### Data section
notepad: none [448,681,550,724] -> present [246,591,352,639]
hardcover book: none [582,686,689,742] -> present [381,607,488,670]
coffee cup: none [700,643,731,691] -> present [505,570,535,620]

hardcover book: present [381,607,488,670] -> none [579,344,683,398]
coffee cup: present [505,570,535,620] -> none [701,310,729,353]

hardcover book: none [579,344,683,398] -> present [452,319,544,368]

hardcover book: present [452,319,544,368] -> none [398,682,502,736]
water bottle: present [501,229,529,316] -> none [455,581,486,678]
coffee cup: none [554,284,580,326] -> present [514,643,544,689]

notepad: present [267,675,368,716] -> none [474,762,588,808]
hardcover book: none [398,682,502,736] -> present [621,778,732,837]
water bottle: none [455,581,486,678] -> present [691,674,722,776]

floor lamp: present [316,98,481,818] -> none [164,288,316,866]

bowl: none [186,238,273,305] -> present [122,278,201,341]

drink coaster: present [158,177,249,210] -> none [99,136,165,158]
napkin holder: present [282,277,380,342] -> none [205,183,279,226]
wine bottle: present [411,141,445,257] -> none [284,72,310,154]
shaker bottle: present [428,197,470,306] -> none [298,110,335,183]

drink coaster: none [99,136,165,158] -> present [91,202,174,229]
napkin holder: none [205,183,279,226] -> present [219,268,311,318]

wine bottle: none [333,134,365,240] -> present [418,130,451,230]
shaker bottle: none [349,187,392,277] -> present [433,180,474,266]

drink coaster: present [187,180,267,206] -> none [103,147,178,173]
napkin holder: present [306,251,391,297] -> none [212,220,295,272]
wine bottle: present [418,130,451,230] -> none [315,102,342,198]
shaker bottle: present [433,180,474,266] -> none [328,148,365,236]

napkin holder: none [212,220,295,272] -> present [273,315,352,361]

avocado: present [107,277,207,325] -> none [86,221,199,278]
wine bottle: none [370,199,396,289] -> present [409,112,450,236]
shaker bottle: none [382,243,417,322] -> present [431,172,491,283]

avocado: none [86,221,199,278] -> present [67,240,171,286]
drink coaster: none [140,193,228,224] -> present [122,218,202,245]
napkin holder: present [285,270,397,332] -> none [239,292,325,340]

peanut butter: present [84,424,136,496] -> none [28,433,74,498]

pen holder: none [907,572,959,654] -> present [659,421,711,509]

### Description of the task
Keep every word the same. Retype all the material.

### Your response
notepad: none [448,681,550,724] -> present [246,591,352,639]
hardcover book: none [582,686,689,742] -> present [381,607,488,670]
coffee cup: none [700,643,731,691] -> present [505,570,535,620]

hardcover book: present [381,607,488,670] -> none [579,344,683,398]
coffee cup: present [505,570,535,620] -> none [701,310,729,353]

hardcover book: none [579,344,683,398] -> present [452,319,544,368]

hardcover book: present [452,319,544,368] -> none [398,682,502,736]
water bottle: present [501,229,529,316] -> none [455,581,486,678]
coffee cup: none [554,284,580,326] -> present [514,643,544,689]

notepad: present [267,675,368,716] -> none [474,762,588,808]
hardcover book: none [398,682,502,736] -> present [621,778,732,837]
water bottle: none [455,581,486,678] -> present [691,674,722,776]

floor lamp: present [316,98,481,818] -> none [164,288,316,866]

bowl: none [186,238,273,305] -> present [122,278,201,341]

drink coaster: present [158,177,249,210] -> none [99,136,165,158]
napkin holder: present [282,277,380,342] -> none [205,183,279,226]
wine bottle: present [411,141,445,257] -> none [284,72,310,154]
shaker bottle: present [428,197,470,306] -> none [298,110,335,183]

drink coaster: none [99,136,165,158] -> present [91,202,174,229]
napkin holder: none [205,183,279,226] -> present [219,268,311,318]

wine bottle: none [333,134,365,240] -> present [418,130,451,230]
shaker bottle: none [349,187,392,277] -> present [433,180,474,266]

drink coaster: present [187,180,267,206] -> none [103,147,178,173]
napkin holder: present [306,251,391,297] -> none [212,220,295,272]
wine bottle: present [418,130,451,230] -> none [315,102,342,198]
shaker bottle: present [433,180,474,266] -> none [328,148,365,236]

napkin holder: none [212,220,295,272] -> present [273,315,352,361]

avocado: present [107,277,207,325] -> none [86,221,199,278]
wine bottle: none [370,199,396,289] -> present [409,112,450,236]
shaker bottle: none [382,243,417,322] -> present [431,172,491,283]

avocado: none [86,221,199,278] -> present [67,240,171,286]
drink coaster: none [140,193,228,224] -> present [122,218,202,245]
napkin holder: present [285,270,397,332] -> none [239,292,325,340]

peanut butter: present [84,424,136,496] -> none [28,433,74,498]

pen holder: none [907,572,959,654] -> present [659,421,711,509]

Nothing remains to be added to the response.